Behavioral economics and its related field, behavioral finance (BF), has been able to explain a wide array of anomalies, observed phenomena that mainstream economics is not able to explain. This field, based in insights of other social areas like psychology or sociology, has succeeded so much to improve our understanding of empirical data and real behavior of market participants (particularly in financial markets), that BF itself is becoming mainstream today. An evidence for that are the recent Nobel prizes by Kahneman (prospect theory) and Smith (experimental economics) in 2002, and Robert Shiller (asset pricing and behavioral finance) in 2013.

The main objective of my PhD investigation is to analyze the behavioral microfoundations of retail credit markets. Most behaviorist researchers come from the US where market-based financial systems move the economy. However, in Europe (and Eurozone in particular) most financial operations come through the banking system. The financial crisis of 2008-9 was, at least in Europe, mostly a result of a credit boom fostered by the banking industry. The classic explanations for this misbehavior (with which I agree) are moral hazard, the effect of incentives and a deficient regulation. In my PhD investigation I want to go further: analyzing the effects that behavioral biases of participants in the industry (CEOs, employees, authorities…) could have over credit policies implemented. In particular, whether just behavioral biases could be able to explain a credit boom -though we agree the alternative explanations would be still relevant.

For that purpose, I have already developed a model of banking competition (here a brief description) where the only presence of a biased bank (biased in terms of excessive optimism and/or overconfidence) is a sufficient condition for a bubble to be generated. The dynamic extension of this model predicts pessimism is not as pervasive as excessive optimism (i.e., financial crises are seeded during good times, when overconfident agents make too risky decisions, rather than during recessions) and that low-quality niche markets are more exposed to potential pervasive effects of bounded rationality. Both results of the model are validated by empiric observation.

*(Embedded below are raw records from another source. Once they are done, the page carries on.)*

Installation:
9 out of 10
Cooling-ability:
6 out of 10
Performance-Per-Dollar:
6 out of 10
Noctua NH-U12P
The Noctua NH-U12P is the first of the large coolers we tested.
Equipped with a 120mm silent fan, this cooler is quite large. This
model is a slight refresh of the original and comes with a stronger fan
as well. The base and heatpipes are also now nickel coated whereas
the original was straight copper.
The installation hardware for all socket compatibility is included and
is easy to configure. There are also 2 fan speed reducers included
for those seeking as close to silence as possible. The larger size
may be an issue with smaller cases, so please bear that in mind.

The second section of the thesis is devoted to an experimental research. In particular, the purpose is to analyze the behavioral profile of participants in the experiment according to two fields: Prospect theory (theory and tests by Tversky and Kahneman, 1992; tests by Abdellaoui et al., 2008) and Overconfidence (theory and tests by Moore and Healy, 2008; tests by Soll and Klayman, 2004). Then, once participants have been described in terms of their risk profile (prospect theory) and different measures of overconfidence, we test the effects that different PT and OC profiles might have had over the policies implemented by the same participants in a strategy game.

The strategy game they played consists of an experimental simulation of a retail credit market. The basics of the game are as follows. Each participant runs a bank that grants credit to costumers. They play an individual, multiperiod game (same information but no interaction) with the purpose of setting a strategy defined as “price and volume of credit granted” to several costumers, given information available. Information about economic perspectives and quality of the new customer is updated every period.

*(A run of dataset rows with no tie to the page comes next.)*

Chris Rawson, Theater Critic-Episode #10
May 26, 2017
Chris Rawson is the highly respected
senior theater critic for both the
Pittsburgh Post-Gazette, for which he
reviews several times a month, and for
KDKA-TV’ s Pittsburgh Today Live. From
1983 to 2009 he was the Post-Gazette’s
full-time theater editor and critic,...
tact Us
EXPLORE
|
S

The goal for participants in the experiment was to implement the best strategy (in terms of profit maximization). The winner of each experimental session (5 in total) was granted a prize of 60 eur. The goal of the experimenter, instead, was to analyze their decisions in a context of uncertainty and risk, and determine whether their profiles (in terms of PT and OC) are able to explain some decisions they made in terms of three types of indicators (seven indicators in total, which measure different aspects of prize, volume and quality of credit).

In subsequent and separate posts we will describe some of the basic results we obtained in terms of priors, risk profile and overconfidence of respondents, as well as in terms of the credit policies they implemented in the game.